--- Records to use Enclosed Below ---

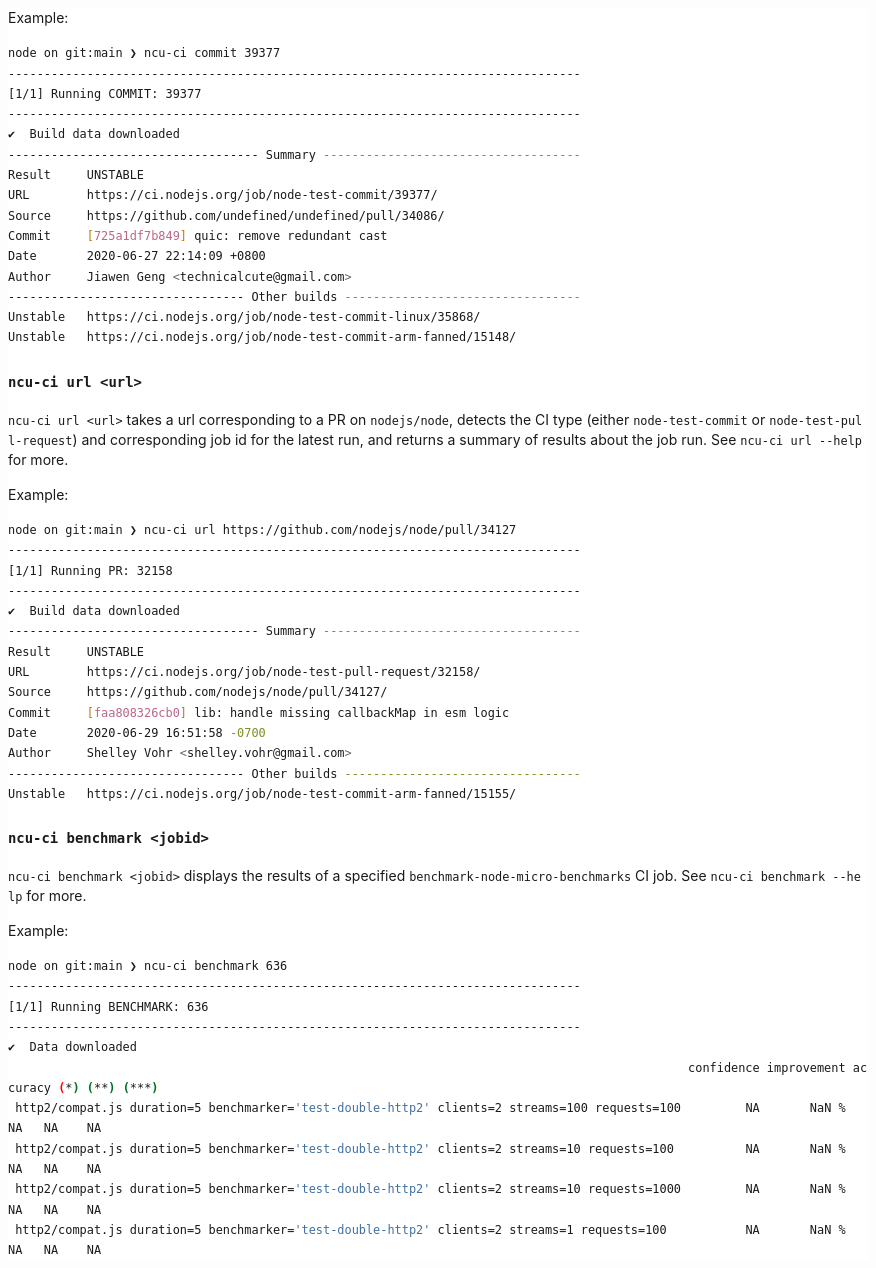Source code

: Example:
```sh
node on git:main ❯ ncu-ci commit 39377
--------------------------------------------------------------------------------
[1/1] Running COMMIT: 39377
--------------------------------------------------------------------------------
✔  Build data downloaded
----------------------------------- Summary ------------------------------------
Result     UNSTABLE
URL        https://ci.nodejs.org/job/node-test-commit/39377/
Source     https://github.com/undefined/undefined/pull/34086/
Commit     [725a1df7b849] quic: remove redundant cast
Date       2020-06-27 22:14:09 +0800
Author     Jiawen Geng <technicalcute@gmail.com>
--------------------------------- Other builds ---------------------------------
Unstable   https://ci.nodejs.org/job/node-test-commit-linux/35868/
Unstable   https://ci.nodejs.org/job/node-test-commit-arm-fanned/15148/
```

### `ncu-ci url <url>` 

`ncu-ci url <url>` takes a url corresponding to a PR on `nodejs/node`, detects the CI type (either `node-test-commit` or `node-test-pull-request`) and corresponding job id for the latest run, and returns a summary of results about the job run. See `ncu-ci url --help` for more.

Example:
```sh
node on git:main ❯ ncu-ci url https://github.com/nodejs/node/pull/34127
--------------------------------------------------------------------------------
[1/1] Running PR: 32158
--------------------------------------------------------------------------------
✔  Build data downloaded
----------------------------------- Summary ------------------------------------
Result     UNSTABLE
URL        https://ci.nodejs.org/job/node-test-pull-request/32158/
Source     https://github.com/nodejs/node/pull/34127/
Commit     [faa808326cb0] lib: handle missing callbackMap in esm logic
Date       2020-06-29 16:51:58 -0700
Author     Shelley Vohr <shelley.vohr@gmail.com>
--------------------------------- Other builds ---------------------------------
Unstable   https://ci.nodejs.org/job/node-test-commit-arm-fanned/15155/
```

### `ncu-ci benchmark <jobid>` 

`ncu-ci benchmark <jobid>` displays the results of a specified `benchmark-node-micro-benchmarks` CI job. See `ncu-ci benchmark --help` for more.

Example:
```sh
node on git:main ❯ ncu-ci benchmark 636
--------------------------------------------------------------------------------
[1/1] Running BENCHMARK: 636
--------------------------------------------------------------------------------
✔  Data downloaded
                                                                                               confidence improvement accuracy (*) (**) (***)
 http2/compat.js duration=5 benchmarker='test-double-http2' clients=2 streams=100 requests=100         NA       NaN %           NA   NA    NA
 http2/compat.js duration=5 benchmarker='test-double-http2' clients=2 streams=10 requests=100          NA       NaN %           NA   NA    NA
 http2/compat.js duration=5 benchmarker='test-double-http2' clients=2 streams=10 requests=1000         NA       NaN %           NA   NA    NA
 http2/compat.js duration=5 benchmarker='test-double-http2' clients=2 streams=1 requests=100           NA       NaN %           NA   NA    NA
```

--- End of Enclosed Records to use ---

■ **Work to complete**: Match on "github": copy every line in the records that has it.

■ **Task result**:
Source     https://github.com/undefined/undefined/pull/34086/
node on git:main ❯ ncu-ci url https://github.com/nodejs/node/pull/34127
Source     https://github.com/nodejs/node/pull/34127/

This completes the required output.